Beritabaru.co Dapatkan aplikasi di Play Store

 Berita

 Network

 Partner

Wali Kota Depok Tanggapi Statemen Anies Terkait Banjir di Jakarta
Pelaksana Harian (Plh) Wali Kota Depok Sri Utomo

Wali Kota Depok Tanggapi Statemen Anies Terkait Banjir di Jakarta

Berita Baru, Depok – Pelaksana Harian (Plh) Wali Kota Depok Sri Utomo menanggapi, pernyataan Gubernur DKI Jakarta Anies Baswedan yang menyebut beberapa titik banjir di Jakarta merupakan kiriman dari Depok.

“Karena cuaca saat ini yang ekstrim dan hujan deras dan lama, maka mengakibatkan kebanyakan air. Jadi, (air) di sungai-sungai, baik Ciliwung, Pesanggrahan dan juga Krukut, itu mengalir dari atas ke bawah,” kata Sri Utomo, Senin (22/02).

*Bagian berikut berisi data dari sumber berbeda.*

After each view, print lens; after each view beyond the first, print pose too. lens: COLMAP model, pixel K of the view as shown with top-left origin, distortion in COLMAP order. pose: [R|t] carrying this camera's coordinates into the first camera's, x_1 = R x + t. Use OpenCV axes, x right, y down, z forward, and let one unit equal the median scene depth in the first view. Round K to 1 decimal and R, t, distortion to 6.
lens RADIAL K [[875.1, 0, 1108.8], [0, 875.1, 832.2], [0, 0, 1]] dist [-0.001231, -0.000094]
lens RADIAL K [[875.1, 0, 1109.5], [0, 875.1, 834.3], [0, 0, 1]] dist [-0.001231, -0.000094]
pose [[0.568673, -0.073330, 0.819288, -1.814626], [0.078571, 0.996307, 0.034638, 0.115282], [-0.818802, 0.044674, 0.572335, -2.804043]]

Sri menjelaskan, pernyataan Anies Baswedan merupakan suatu kewajaran. Alasannya, karena air memang mengalir dari tempat tinggi ke tempat yang lebih rendah.

“Karena qadarullah, air akan mengalir dari tempat yang tinggi ke tempat yang rendah,” sebutnya.

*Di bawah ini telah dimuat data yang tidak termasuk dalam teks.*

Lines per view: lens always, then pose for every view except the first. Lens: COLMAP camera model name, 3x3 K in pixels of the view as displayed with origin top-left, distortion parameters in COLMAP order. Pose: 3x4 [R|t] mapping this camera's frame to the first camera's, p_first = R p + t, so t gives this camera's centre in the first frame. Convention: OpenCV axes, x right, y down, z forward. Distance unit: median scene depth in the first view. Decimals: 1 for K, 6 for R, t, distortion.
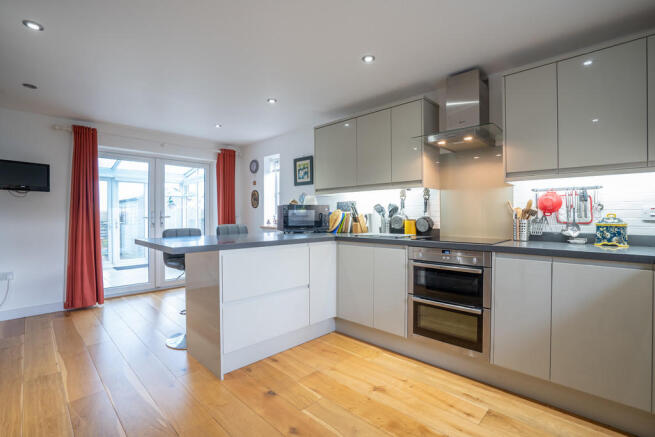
lens RADIAL K [[302.5, 0, 326.4], [0, 302.5, 217.6], [0, 0, 1]] dist [-0.004094, 0.000558]
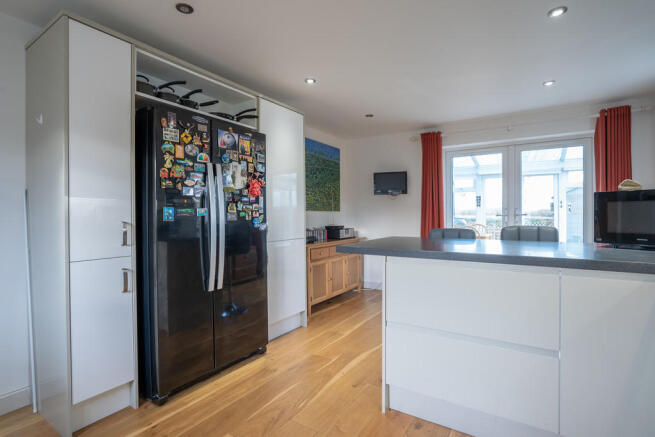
lens RADIAL K [[327.5, 0, 325.5], [0, 327.5, 214.8], [0, 0, 1]] dist [-0.001525, -0.000052]
pose [[0.210352, 0.005560, -0.977610, 0.256696], [-0.007712, 0.999962, 0.004027, -0.003086], [0.977595, 0.006692, 0.210387, 0.338958]]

Sebelumnya, Gubernur DKI Jakarta Anies Baswedan menyebut banjir yang terjadi di sejumlah titik di Jakarta merupakan kiriman air dari Kota Depok melalui, Kali Krukut.

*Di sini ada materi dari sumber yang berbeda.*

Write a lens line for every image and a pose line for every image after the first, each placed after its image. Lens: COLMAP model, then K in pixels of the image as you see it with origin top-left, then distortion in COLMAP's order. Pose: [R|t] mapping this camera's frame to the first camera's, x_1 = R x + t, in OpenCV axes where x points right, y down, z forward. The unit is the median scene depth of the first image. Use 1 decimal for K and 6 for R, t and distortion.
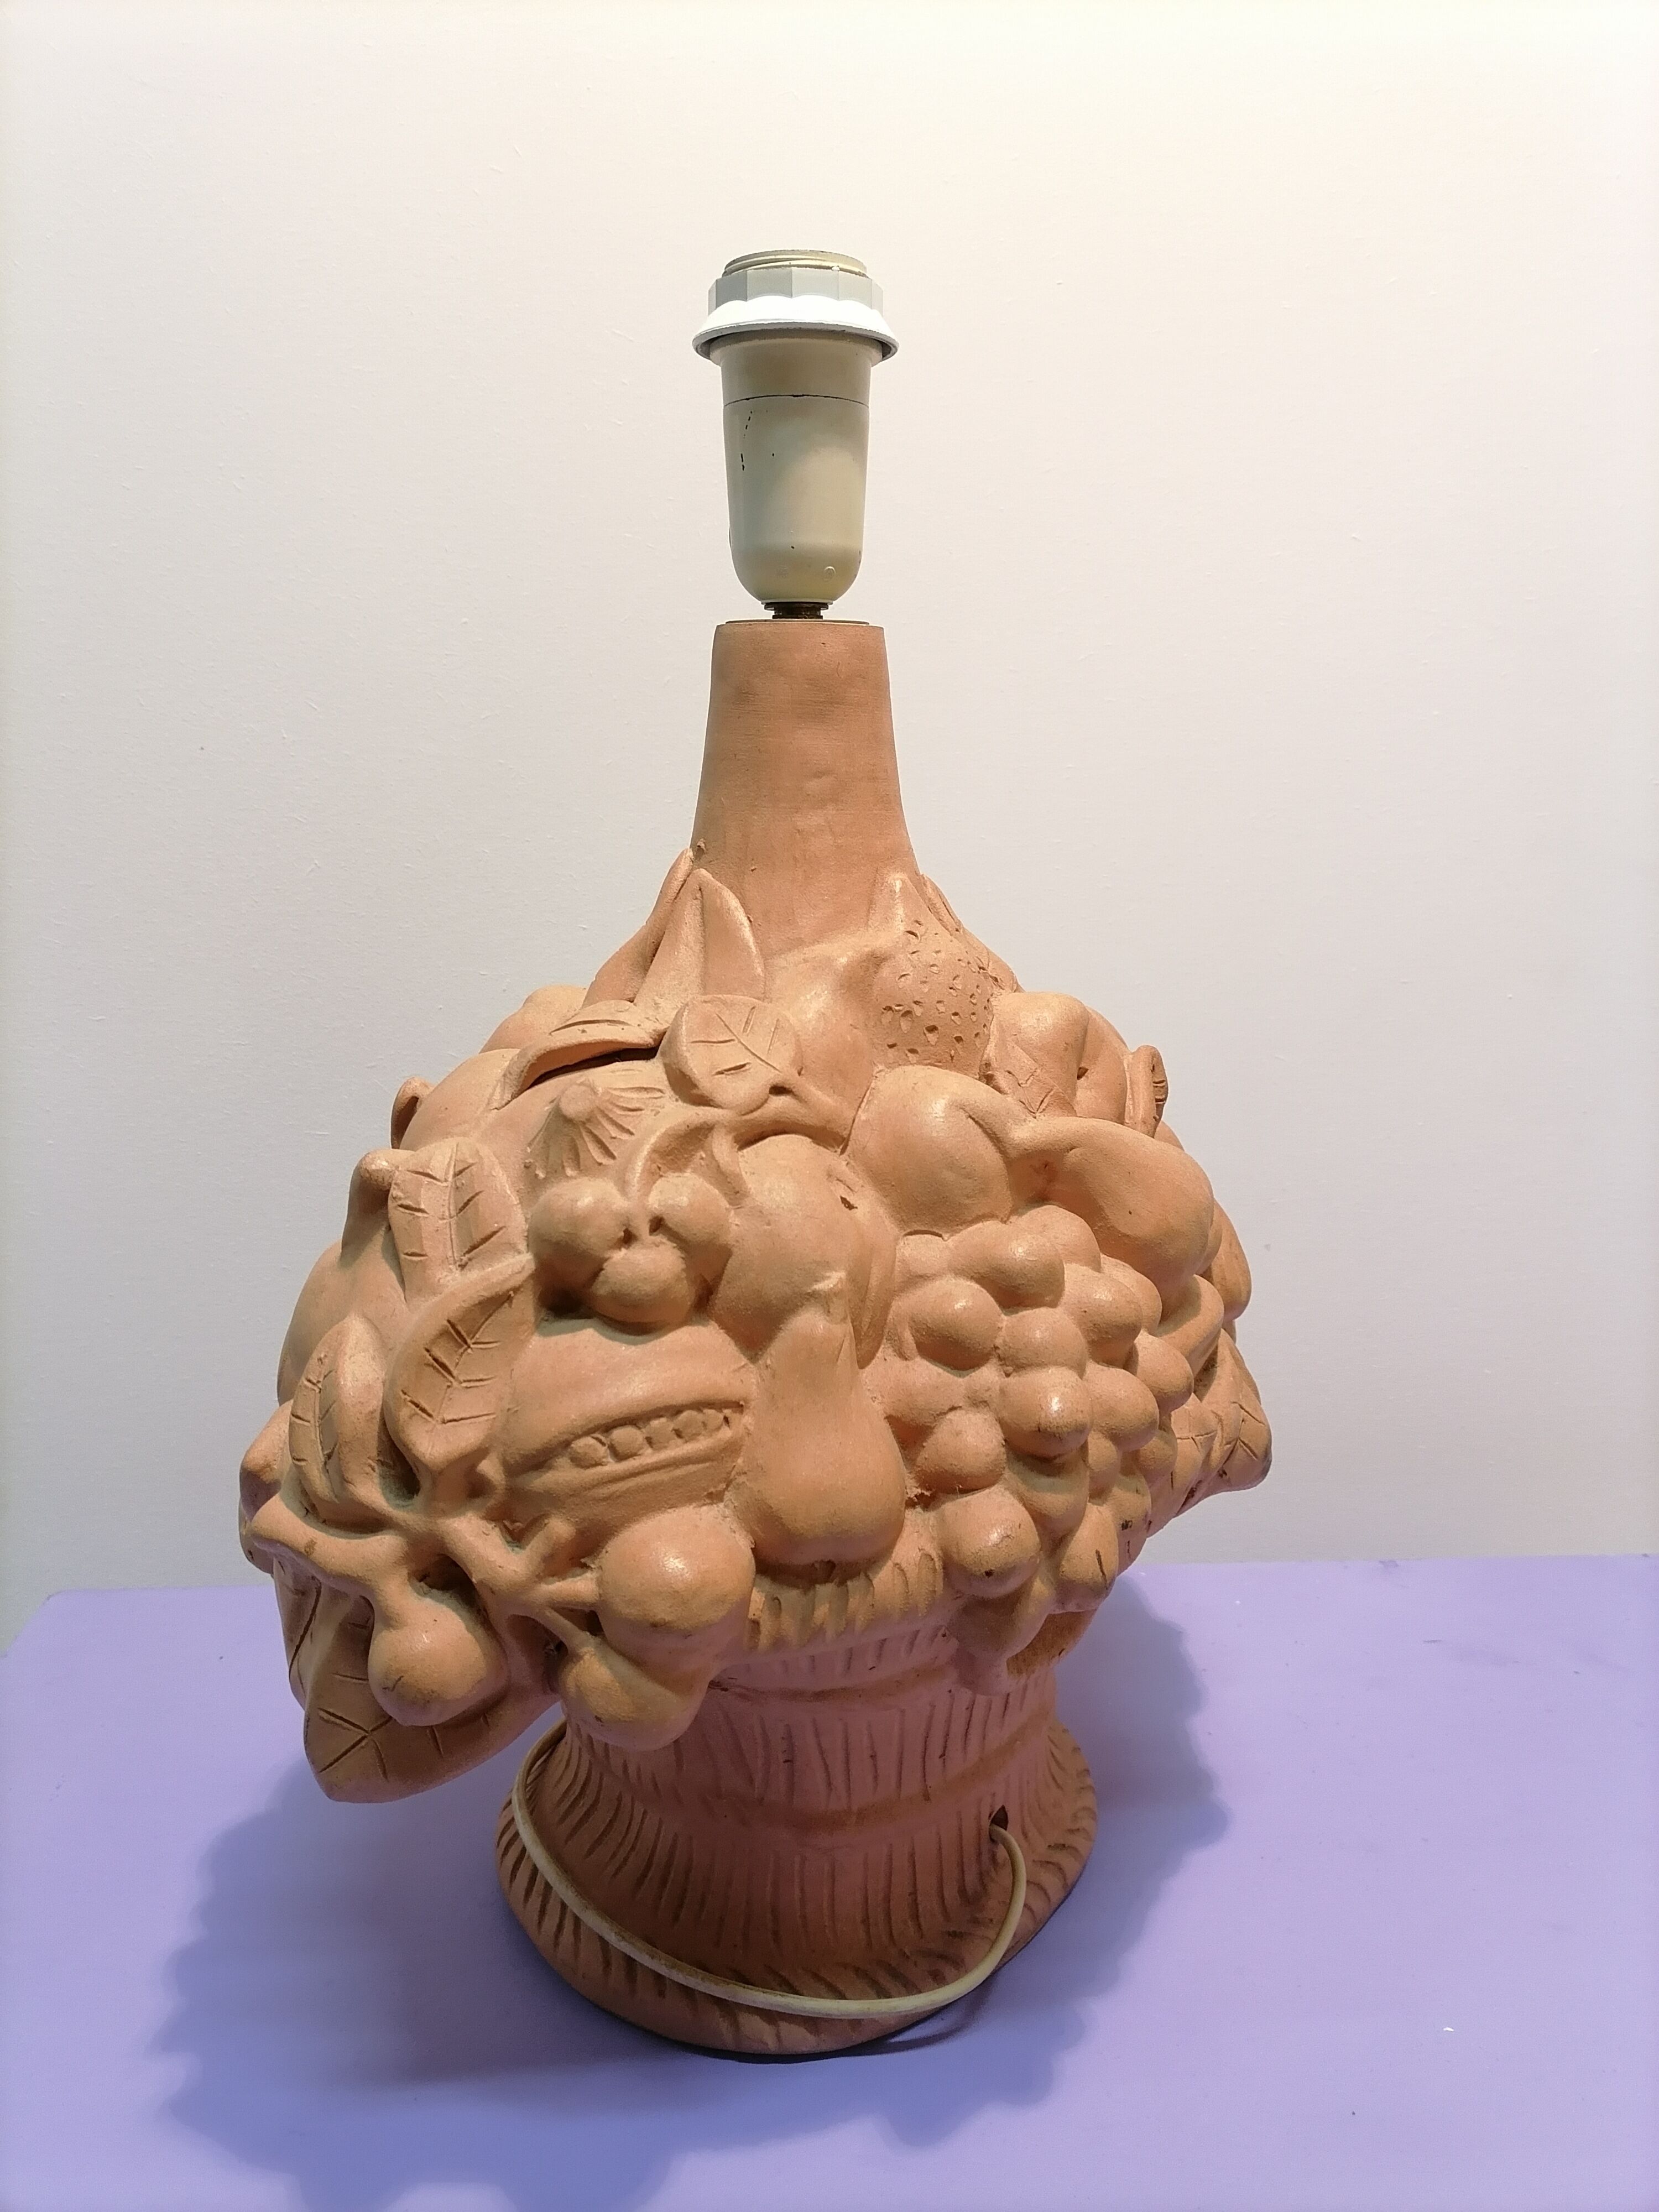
lens RADIAL K [[1616.9, 0, 831.9], [0, 1616.9, 1088.7], [0, 0, 1]] dist [0.004553, -0.021777]
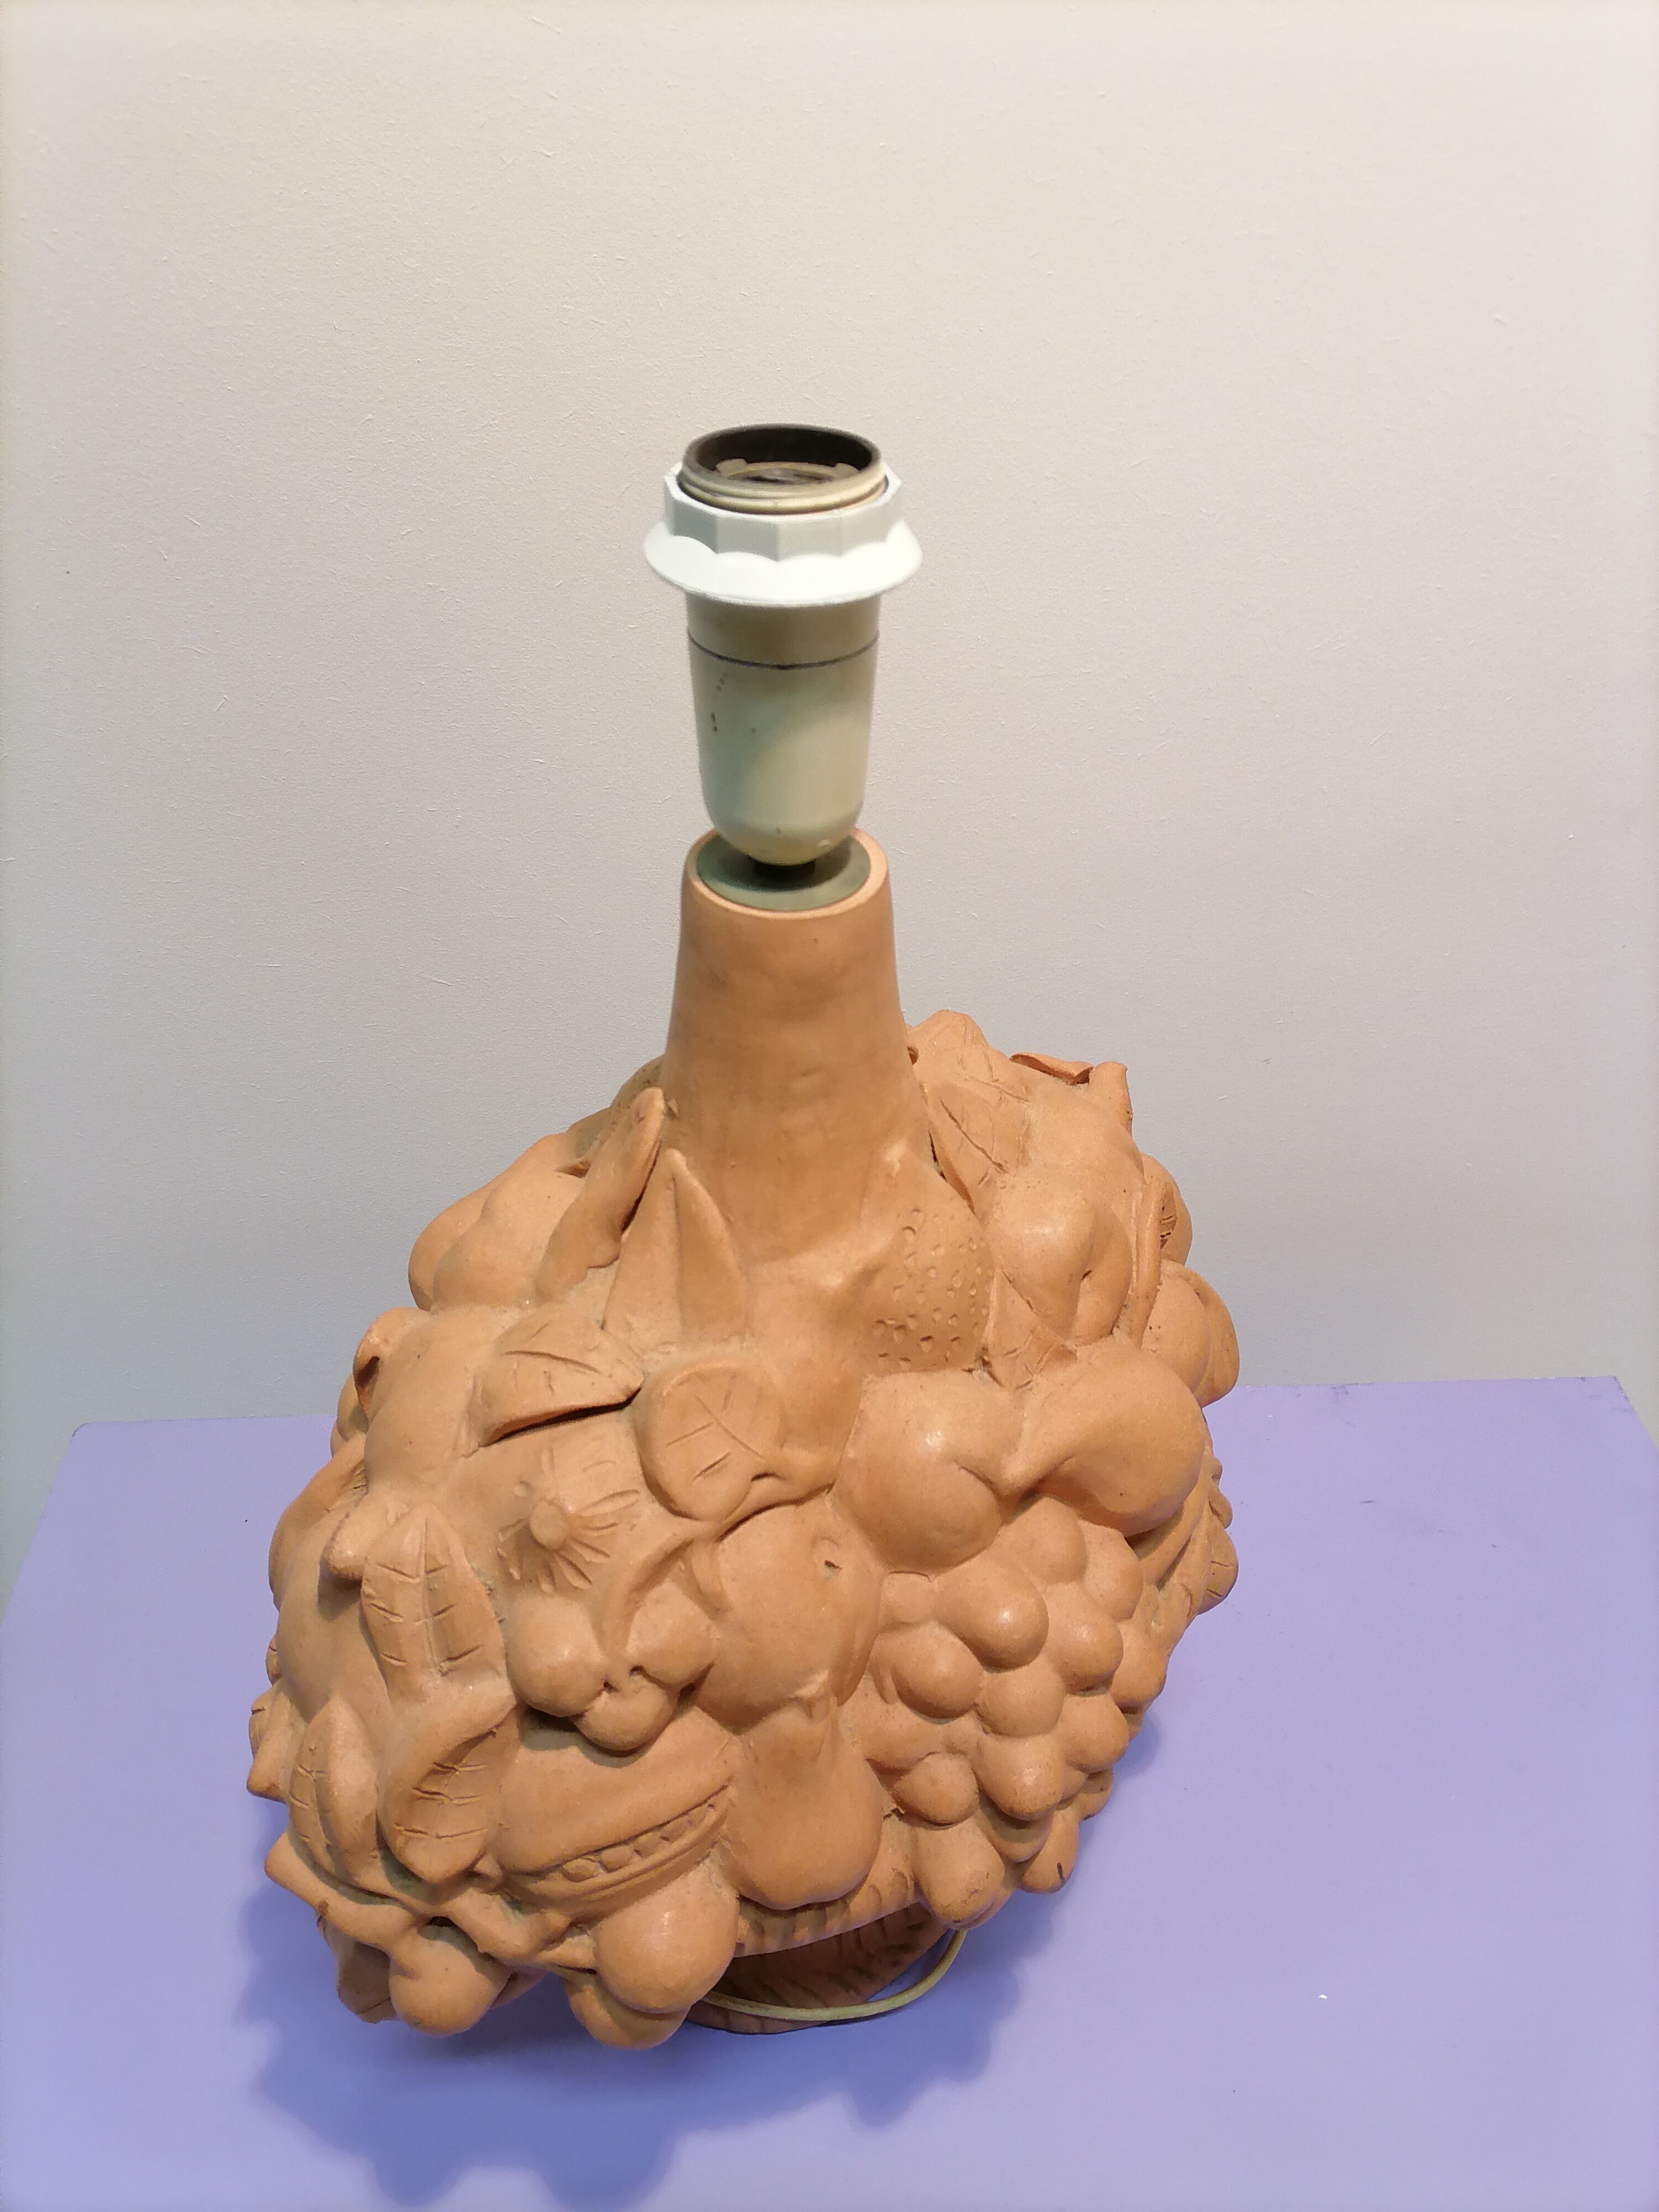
lens RADIAL K [[1616.9, 0, 825.8], [0, 1616.9, 1091.9], [0, 0, 1]] dist [0.004553, -0.021777]
pose [[0.999873, 0.013849, 0.007882, -0.005776], [-0.015897, 0.901191, 0.433130, -0.621230], [-0.001105, -0.433200, 0.901297, 0.248389]]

Terutama, di Jalan Sudirman pada Sabtu (20/02).

“Jadi curah hujan yang terjadi di kawasan hulu Kali Krukut yang melintang melintasi Jalan Jendral Sudirman. Di hulunya terjadi curah hujan yang sangat tinggi tercatat 136 mm/hari. Kemudian lintas airnya melewati dua sungai, satu kali Mampang dan dua Kali Krukut. Kedua aliran kali itu bertemu di belakang LIPI. Lalu mengalir ke Sudirman. Jadi saat ini adalah dampak dari air kiriman dari kawasan tengah sekitar Depok,” terang Anies.

Dia memaparkan, jika hujan deras di wilayah Bogor maka, air akan mengalir melalui Sungai Ciliwung.

“Biasanya kalau hujannya di pegunungan (Daerah Bogor) airnya akan lewat Kali Ciliwung, tapi kalau terjadinya hujan deras di kawasan tengah (sekitar Depok) maka lewat ke sungai aliran tengah, yakni kali Krukut ini,” tandas Anies.

Untuk diketahui, Sri Utomo merupakan pelaksana harian tugas Wali Kota Depok. Karena, pelantikan Wali dan Wakil Wali Kota Depok terpilih mengalami penundaan.